Commenting on the issue, İlker Ayci, the chairman of Turkish Airlines, emphasized that the company would undertake an important task when the vaccines get ready for distribution.
“As the airline that flies to the most countries in the world with 127 destinations, we have the equipment to provide all the storage and transportation conditions that the vaccine will need in our operation centers in Istanbul,” he said on Nov. 26.
“As a recent example of this, we’ve transported vaccines from China to Brazil,” he added.
He also said Turkish Airlines took on an important responsibility to ensure that the global food, medicine and medical product chain was not disrupted during the pandemic.
“Our successful air cargo brand, Turkish Cargo, has created an international air bridge with its experience, qualifications and flight network.
“We also used our wide-body passenger planes on our cargo flights to meet the demand.”

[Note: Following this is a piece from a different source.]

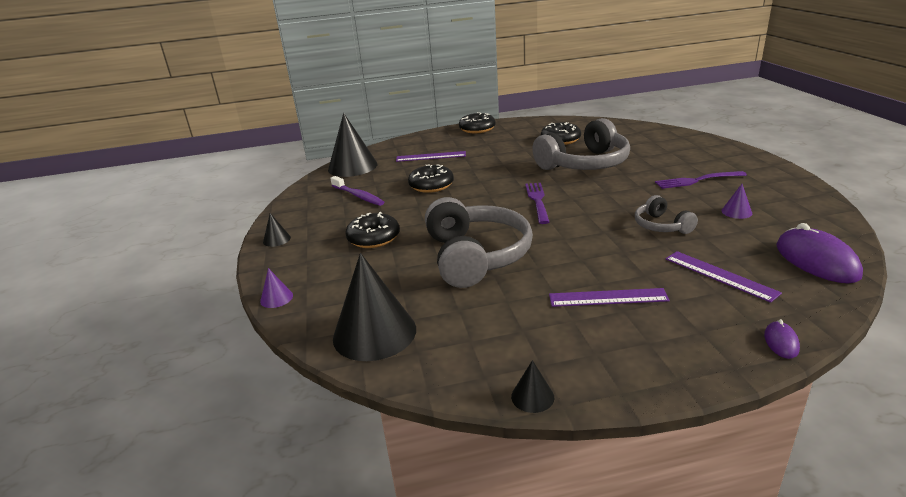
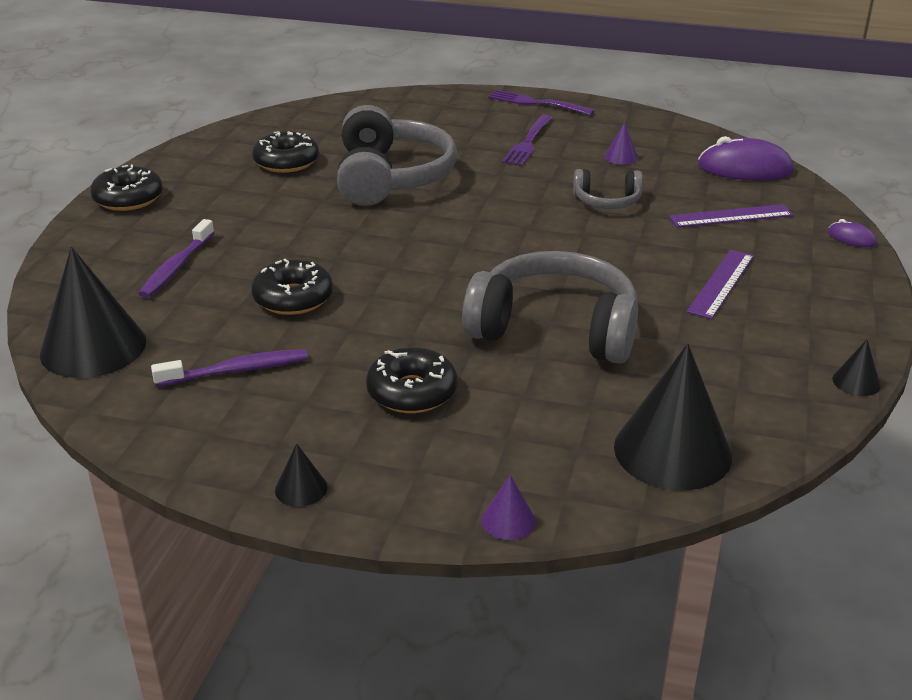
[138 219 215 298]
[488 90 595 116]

Last month, Turkish Cargo added six new locations to its direct cargo transportation destination list, bringing the total number to 95.
It has added London, Bucharest, Bangkok, Singapore, Beirut and Lahore to its growing list of destinations. With the newly added destinations, Turkish Cargo now has 31 direct flights to Europe, 22 to the Middle East and 16 to the Far East.
Turkish Cargo has become the fastest-growing player in the business, according to research conducted in September by the global management consultancy firm Kearney.
The report revealed that Turkish Cargo grew by 67 percent in the first half of 2020 and carried one out of every 20 air cargo flights around the world, increasing its global market share from 3.9 percent to 5.4 percent.
Turkish Cargo currently owns a fleet of 361 aircraft and has the world’s largest network.
Vaccine to boost recovery
Distribution of the vaccine will be very challenging, especially for vaccines that require extreme cold-temperature storage, according to Amesh Adalja, a senior scholar from the Johns Hopkins Center for Health Security.
This will be the largest and most complex logistics campaign of all time and, at the same time for the airlines, the “signal of a turning point that our industry has been waiting for so long,” said Lufthansa CEO and the International Air Transport Association (IATA) chairman Carsten Spohr.
Like other airlines, Lufthansa has started to remove seats from passenger aircraft to be able to carry more of the valuable cargo, he noted.
He also said the airlines had not expected the vaccination to start until the middle of next year. “Now, it might be in December,” said Spohr.
According to the latest report by IATA, vaccines and test transportation are expected to support global travel at 50 percent of the 2019 levels next year, with significant gains later in the year.
The industry is predicted to suffer net losses of $118 billion this year, cutting these losses to $38 billion in 2021.
The industry’s financial performance is expected to recover first in the Asia-Pacific region followed by airlines in the developed markets.